Eight sentenced over attack by Muslims at Swiss mosque
A Swiss court has handed eight men suspended sentences of up to 18 months for their role in a 2016 attack in which two worshippers at a controversial mosque in Winterthur were beaten, locked up and threatened with death over suspicions they had tipped off journalists about a radical sermon preached by an imam.
The regional court in Winterthur on Tuesday handed down the sentences after the men were found guilty of false imprisonment and intimidation.
The men will also have to pay a financial penalty if they re-offend during while on probation. In addition, two of the men, an Afghan and a Macedonian, must now leave Switzerland and will not be allowed to return for seven years.
In a related sentence, a young man who was still 17 at the time of the attack was given a six-month suspended prison term for his part in the attack. He has been ordered to undergo counselling and is forbidden from having contact with anyone in the Winterthur Islamist community.
A further two men were found not guilty of taking part in the assault at the city's An'Nur mosque. The mosque had been the focus of a number of police operations over alleged links to radical Islam and closed its doors for good in the middle of last year.

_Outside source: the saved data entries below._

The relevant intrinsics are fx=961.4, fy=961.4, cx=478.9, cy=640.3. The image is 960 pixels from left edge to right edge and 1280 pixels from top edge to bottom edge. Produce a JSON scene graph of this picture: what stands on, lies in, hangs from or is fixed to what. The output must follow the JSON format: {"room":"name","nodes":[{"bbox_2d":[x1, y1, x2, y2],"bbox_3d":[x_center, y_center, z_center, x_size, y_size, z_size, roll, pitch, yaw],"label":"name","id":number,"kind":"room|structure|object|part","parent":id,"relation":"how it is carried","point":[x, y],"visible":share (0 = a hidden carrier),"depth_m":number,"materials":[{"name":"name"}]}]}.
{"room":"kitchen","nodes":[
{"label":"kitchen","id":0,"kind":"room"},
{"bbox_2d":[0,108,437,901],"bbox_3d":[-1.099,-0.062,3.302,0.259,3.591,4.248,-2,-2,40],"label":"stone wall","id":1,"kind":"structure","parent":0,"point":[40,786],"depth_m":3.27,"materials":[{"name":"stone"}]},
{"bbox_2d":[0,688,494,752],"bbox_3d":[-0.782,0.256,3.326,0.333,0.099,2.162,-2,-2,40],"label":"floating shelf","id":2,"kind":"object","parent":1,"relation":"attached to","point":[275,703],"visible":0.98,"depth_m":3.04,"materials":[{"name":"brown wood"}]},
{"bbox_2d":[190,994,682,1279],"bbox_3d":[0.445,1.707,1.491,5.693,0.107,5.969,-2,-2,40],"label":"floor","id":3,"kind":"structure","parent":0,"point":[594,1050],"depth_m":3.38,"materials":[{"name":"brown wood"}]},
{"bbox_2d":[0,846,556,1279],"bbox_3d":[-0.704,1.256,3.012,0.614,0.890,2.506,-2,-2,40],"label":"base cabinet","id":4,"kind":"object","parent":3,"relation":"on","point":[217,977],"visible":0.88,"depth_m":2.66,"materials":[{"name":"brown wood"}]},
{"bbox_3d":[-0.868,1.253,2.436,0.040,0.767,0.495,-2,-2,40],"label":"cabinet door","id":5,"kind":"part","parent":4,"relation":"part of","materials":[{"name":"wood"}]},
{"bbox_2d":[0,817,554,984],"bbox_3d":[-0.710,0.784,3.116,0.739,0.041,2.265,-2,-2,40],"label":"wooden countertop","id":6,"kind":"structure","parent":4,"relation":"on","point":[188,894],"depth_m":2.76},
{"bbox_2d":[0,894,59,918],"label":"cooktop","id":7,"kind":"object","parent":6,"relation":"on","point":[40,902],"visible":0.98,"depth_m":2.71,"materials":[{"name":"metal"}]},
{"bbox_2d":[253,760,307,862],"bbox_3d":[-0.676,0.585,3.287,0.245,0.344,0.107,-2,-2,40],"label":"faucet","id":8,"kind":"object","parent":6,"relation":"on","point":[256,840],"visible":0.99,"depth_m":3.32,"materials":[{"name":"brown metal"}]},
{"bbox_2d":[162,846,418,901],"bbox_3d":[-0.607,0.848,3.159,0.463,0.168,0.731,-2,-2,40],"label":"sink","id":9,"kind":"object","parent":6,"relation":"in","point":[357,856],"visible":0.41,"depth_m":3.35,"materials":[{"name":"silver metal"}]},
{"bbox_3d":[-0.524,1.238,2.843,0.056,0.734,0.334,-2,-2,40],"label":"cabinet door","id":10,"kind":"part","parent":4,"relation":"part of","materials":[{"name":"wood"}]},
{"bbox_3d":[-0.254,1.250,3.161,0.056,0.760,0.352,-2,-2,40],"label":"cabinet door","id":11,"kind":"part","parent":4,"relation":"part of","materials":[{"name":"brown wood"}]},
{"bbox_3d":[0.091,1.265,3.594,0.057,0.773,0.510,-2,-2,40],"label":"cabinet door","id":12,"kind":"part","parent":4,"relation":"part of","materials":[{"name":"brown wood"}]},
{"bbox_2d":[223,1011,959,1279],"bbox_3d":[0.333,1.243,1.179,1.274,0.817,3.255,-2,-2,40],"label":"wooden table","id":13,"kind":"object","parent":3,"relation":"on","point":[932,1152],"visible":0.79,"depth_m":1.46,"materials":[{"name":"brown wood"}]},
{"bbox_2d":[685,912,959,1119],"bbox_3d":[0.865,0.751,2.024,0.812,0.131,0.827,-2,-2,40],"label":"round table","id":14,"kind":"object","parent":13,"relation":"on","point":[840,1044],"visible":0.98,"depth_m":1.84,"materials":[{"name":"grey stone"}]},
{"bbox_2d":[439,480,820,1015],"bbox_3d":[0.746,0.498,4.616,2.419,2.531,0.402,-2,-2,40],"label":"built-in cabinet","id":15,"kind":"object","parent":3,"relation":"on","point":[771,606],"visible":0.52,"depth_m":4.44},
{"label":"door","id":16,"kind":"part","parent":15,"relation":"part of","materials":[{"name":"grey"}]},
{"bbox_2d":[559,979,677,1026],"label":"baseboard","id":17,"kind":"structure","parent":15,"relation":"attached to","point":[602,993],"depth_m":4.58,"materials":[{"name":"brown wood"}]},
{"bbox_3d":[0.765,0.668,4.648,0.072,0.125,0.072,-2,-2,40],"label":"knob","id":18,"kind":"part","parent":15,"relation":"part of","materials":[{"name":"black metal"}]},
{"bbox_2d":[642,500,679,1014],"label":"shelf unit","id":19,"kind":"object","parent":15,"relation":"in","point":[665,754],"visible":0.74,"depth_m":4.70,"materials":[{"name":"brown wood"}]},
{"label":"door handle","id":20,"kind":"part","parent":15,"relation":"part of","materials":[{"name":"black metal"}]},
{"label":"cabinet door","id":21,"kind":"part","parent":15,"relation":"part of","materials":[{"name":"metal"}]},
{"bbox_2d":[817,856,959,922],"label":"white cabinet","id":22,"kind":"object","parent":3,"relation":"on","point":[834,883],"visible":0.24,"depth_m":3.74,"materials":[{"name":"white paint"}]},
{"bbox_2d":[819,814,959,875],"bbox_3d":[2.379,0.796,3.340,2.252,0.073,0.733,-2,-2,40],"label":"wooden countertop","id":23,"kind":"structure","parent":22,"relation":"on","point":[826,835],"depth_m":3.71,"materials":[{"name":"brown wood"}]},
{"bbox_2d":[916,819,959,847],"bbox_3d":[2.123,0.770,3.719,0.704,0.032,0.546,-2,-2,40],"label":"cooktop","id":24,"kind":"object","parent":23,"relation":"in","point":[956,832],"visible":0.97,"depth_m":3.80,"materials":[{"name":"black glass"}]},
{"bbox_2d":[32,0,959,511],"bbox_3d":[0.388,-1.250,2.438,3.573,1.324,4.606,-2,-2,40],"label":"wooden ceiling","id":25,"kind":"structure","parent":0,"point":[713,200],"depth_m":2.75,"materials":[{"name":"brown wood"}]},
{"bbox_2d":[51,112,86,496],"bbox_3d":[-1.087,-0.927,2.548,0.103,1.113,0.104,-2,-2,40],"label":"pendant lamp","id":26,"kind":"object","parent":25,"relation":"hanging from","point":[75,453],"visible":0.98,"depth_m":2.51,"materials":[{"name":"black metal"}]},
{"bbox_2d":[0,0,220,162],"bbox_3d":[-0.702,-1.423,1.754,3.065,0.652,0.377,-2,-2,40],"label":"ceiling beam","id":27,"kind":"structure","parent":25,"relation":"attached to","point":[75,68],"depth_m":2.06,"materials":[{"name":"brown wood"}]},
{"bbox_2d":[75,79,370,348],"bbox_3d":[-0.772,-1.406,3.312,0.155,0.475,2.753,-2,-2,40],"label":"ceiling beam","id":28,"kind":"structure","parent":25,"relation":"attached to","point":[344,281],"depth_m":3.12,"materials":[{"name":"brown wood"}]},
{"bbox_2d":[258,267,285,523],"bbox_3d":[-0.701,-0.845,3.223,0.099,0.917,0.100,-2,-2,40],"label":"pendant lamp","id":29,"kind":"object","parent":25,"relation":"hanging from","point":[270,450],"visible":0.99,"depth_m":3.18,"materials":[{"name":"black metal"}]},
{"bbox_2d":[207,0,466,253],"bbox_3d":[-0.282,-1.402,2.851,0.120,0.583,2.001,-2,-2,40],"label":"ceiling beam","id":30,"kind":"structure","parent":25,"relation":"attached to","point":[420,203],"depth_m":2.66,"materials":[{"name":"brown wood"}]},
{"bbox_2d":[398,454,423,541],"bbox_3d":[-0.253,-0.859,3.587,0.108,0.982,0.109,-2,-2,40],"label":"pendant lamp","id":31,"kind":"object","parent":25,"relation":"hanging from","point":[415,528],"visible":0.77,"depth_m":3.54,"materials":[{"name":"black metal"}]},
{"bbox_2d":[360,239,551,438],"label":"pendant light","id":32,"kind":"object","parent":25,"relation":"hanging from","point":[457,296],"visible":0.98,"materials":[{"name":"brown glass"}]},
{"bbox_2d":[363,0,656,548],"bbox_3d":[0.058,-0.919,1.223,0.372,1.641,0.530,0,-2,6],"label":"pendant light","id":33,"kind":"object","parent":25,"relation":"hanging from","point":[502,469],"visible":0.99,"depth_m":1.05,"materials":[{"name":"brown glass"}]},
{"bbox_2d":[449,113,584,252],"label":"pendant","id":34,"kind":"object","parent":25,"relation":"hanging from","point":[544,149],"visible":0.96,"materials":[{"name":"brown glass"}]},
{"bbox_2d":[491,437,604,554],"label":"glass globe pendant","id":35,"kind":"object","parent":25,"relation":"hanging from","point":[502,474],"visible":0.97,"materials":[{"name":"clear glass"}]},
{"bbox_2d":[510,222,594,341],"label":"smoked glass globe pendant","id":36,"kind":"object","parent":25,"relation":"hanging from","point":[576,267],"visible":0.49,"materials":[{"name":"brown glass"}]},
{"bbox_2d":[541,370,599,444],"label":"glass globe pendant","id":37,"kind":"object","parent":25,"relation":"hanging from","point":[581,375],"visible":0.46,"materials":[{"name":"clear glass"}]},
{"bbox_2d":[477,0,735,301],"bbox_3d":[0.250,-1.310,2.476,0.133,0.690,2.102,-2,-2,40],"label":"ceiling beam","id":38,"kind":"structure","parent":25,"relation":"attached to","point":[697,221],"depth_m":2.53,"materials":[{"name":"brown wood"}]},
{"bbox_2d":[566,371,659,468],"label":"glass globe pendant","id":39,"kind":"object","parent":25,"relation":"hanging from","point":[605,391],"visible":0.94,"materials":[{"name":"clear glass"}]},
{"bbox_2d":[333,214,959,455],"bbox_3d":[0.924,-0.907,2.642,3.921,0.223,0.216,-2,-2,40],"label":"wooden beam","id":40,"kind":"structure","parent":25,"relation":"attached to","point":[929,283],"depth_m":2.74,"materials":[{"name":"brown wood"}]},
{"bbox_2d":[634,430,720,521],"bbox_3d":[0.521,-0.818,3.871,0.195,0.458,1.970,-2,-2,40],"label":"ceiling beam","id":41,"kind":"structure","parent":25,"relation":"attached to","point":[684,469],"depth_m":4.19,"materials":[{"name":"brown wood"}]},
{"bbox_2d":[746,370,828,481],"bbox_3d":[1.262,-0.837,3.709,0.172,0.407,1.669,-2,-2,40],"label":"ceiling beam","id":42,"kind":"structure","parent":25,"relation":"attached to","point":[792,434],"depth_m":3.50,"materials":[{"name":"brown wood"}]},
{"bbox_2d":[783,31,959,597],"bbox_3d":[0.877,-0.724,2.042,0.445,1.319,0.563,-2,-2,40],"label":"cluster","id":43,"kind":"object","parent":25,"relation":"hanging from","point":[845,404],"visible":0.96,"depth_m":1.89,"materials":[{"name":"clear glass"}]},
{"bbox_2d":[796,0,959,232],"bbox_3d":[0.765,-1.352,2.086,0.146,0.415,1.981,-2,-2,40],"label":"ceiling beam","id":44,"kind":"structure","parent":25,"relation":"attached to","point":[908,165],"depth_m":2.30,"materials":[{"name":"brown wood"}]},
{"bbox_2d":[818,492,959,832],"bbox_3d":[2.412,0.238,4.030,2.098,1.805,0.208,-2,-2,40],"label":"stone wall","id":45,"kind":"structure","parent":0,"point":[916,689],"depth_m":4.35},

The attackers are said to have forced one of their victims to swallow a banknote, while their other victim suffered concussion after being assaulted.
The two were attacked after allegedly tipping over a journalist about a sermon in which an imam at the mosque called for the killing and burning of Muslims who did not participate in communal prayer, and for others to denounce such people.
That imam, a 25-year-old Ethiopian, was found guilty of incitement to violence in 2017 and handed an 18-month suspended sentence. He was also handed a deportation order and ordered not to return to Switzerland for 10 years.
Winterthur has been considered a hotspot for Islamic radicalization in Switzerland with a number of young men having left the city to travel to Iraq and Syria to fight for the so-called Islamic State (ISIS).